2. The value of the shares mentioned in item 1 above may vary slightly by the respective cut-off dates, depending on the share repurchase program, which will impact the number of shares held in treasury to be measured and defined by the Financial and Investor Relations Vice Chair.
Quorum: Unanimity, pursuant to the corresponding proposal from the Executive Board (RES 439, of 11.04.2025).
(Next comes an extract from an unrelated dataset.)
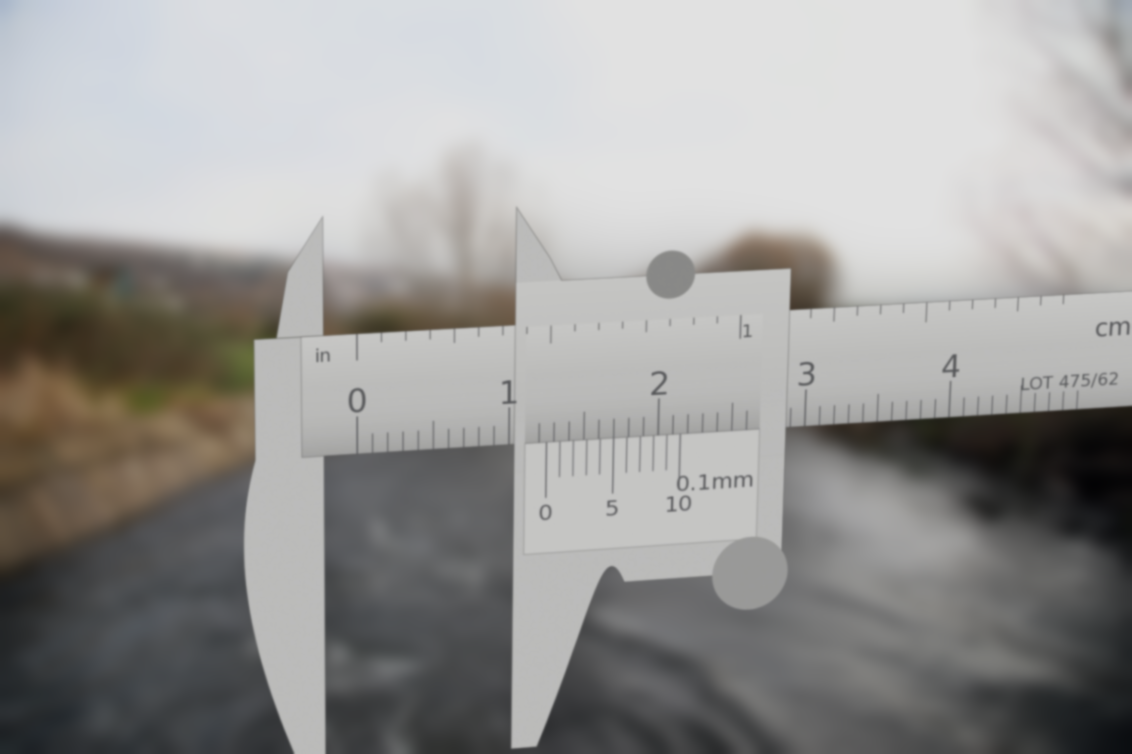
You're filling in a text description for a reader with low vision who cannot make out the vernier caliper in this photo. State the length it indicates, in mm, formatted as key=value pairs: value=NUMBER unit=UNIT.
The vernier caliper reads value=12.5 unit=mm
Closing and drawing up of the certificate of the minutes: It is hereby registered that materials relating to the resolutions of this Board of Directors' Meeting are filed at the Company's headquarters. At the end of the meeting, the Chair requested that the Governance Secretary to draw up and sign this Certificate,
after its reading and approval. The remaining resolutions were omitted because they deal with exclusively internal matters, protected by the duty of secrecy provided for in art. 155 of the Brazilian Corporations Act and not classified under § 1 of art. 142 of the same Law. The following members were present at the meeting: Director and Chair of the Board of Directors VICENTE FALCONI CAMPOS, ANA SILVIA CORSO MATTE, CARLOS MARCIO FERREIRA, FELIPE VILLELA DIAS, JOSÉ JOÃO ABDALLA FILHO, MARISETE FÁTIMA DADALD PEREIRA, MAURÍCIO TIOMNO TOLMASQUIM, NELSON JOSÉ HUBNER MOREIRA, PEDRO BATISTA DE LIMA FILHO and SILAS RONDEAU CAVALCANTE SILVA.
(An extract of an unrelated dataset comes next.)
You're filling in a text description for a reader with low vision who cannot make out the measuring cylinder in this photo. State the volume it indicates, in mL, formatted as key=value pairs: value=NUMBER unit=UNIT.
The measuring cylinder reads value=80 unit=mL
Rio de Janeiro, November 11, 2025.
FERNANDO KHOURY FRANCISCO JUNIOR
Governance Secretary
SIGNATURE
Pursuant to the requirements of the Securities Exchange Act of 1934, the registrant has duly caused this report to be signed on its behalf by the undersigned, thereunto duly authorized.
Date: November 14, 2025
| CENTRAIS ELÉTRICAS BRASILEIRAS S.A. - ELETROBRÁS | ||
| By: |
/S/ Eduardo Haiama |
|
|
Eduardo Haiama Vice-President of Finance and Investor Relations |
||
FORWARD-LOOKING STATEMENTS
This document may contain estimates and projections that are not statements of past events but reflect our management’s beliefs and expectations and may constitute forward-looking statements under Section 27A of the Securities Act of 1933, as amended, and Section 21E of the Securities and Exchange Act of 1934, as amended. The words “believes”, “may”, “can”, “estimates”, “continues”, “anticipates”, “intends”, “expects”, and similar expressions are intended to identify estimates that necessarily involve known and unknown risks and uncertainties. Known risks and uncertainties include, but are not limited to: general economic, regulatory, political, and business conditions in Brazil and abroad; fluctuations in interest rates, inflation, and the value of the Brazilian Real; changes in consumer electricity usage patterns and volumes; competitive conditions; our level of indebtedness; the possibility of receiving payments related to our receivables; changes in rainfall and water levels in reservoirs used to operate our hydroelectric plants; our financing and capital investment plans; existing and future government regulations; and other risks described in our annual report and other documents filed with the CVM and SEC. Estimates and projections refer only to the date they were expressed, and we do not assume any obligation to update any of these estimates or projections due to new information or future events. Future results of the Company’s operations and initiatives may differ from current expectations, and investors should not rely solely on the information contained herein. This material contains calculations that may not reflect precise results due to rounding.